I suspect, though, that the 50% who worry about finance may be the ones who are going to pop their clogs intestate, because people who have made wills are ungovernably smug about it. They have an air of having done the world a service. I don’t see it, myself. Because of ineradicable traces of socialism, I worry about inheritance. Poverty is inherited, as is wealth. If you’re born into a family whose finances, in that great Irish euphemism, are "comfortable", you’re likely to be kept nourished, clean and educated. That, combined with your own energies, should keep you going for the rest of your life, without the added benefit of inheriting the family house and — if you’re really lucky — investment portfolio. The probated will, it could be suggested, serves to perpetuate social inequity down through the generations.
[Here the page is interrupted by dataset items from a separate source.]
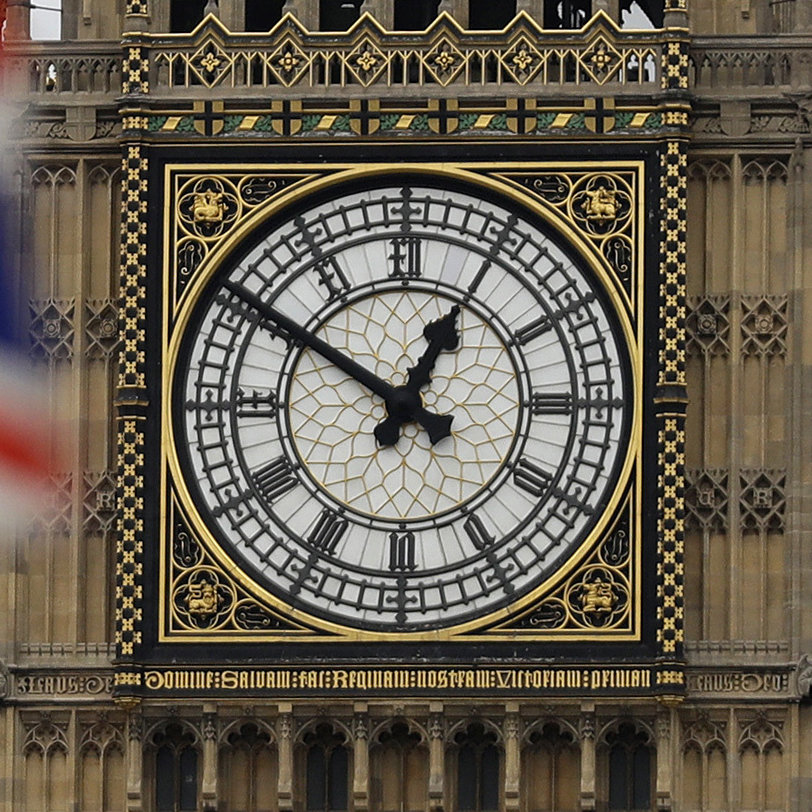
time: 12:50
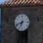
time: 6:41
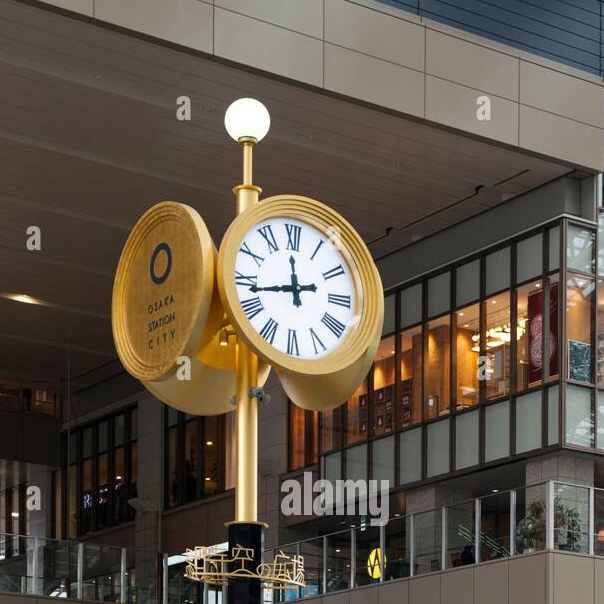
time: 11:43
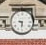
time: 9:30
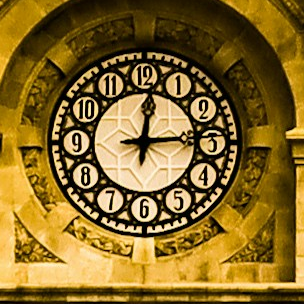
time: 12:14
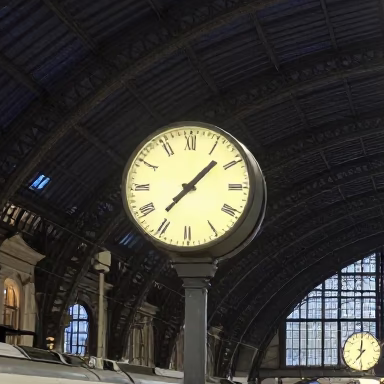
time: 1:37
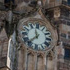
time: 11:37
And before you write to the Editor, yelling that if you didn’t inherit the family house, how the hell could you afford to keep your Dad in the nursing home where his stroke put him a couple of years back, I know. You have a point. A more painfully personal point than the proposition that inheriting wealth just because you were born into X family rather than Y family is unjust.
There might be some fun in writing a will if you could disinherit someone just for spite, but according to Inheritance and Succession — The Complete Irish Guide, it’s not that easy to disinherit those close to you. My formidable next-door neighbour, who did her will 25 years ago and changed it once since then, was genuinely shocked to hear that I hadn’t parcelled out what I own in a formal document for distribution after I snuff it.
"Even if you only have a wheelbarrow, you don’t want five people fighting over it," she said severely. "You don’t have a licence on tomorrow. None of us has."
I do have a wheelbarrow. I went out and looked at it after she’d gone. It didn’t look to me like a wheelbarrow two people would fight over, never mind five. But I take her point. I’ll definitely make a will. And give the wheelbarrow to one specific person — whether they want it or not.
Wheelbarrows are easy. It’s who to inflict the two cats on is the problem.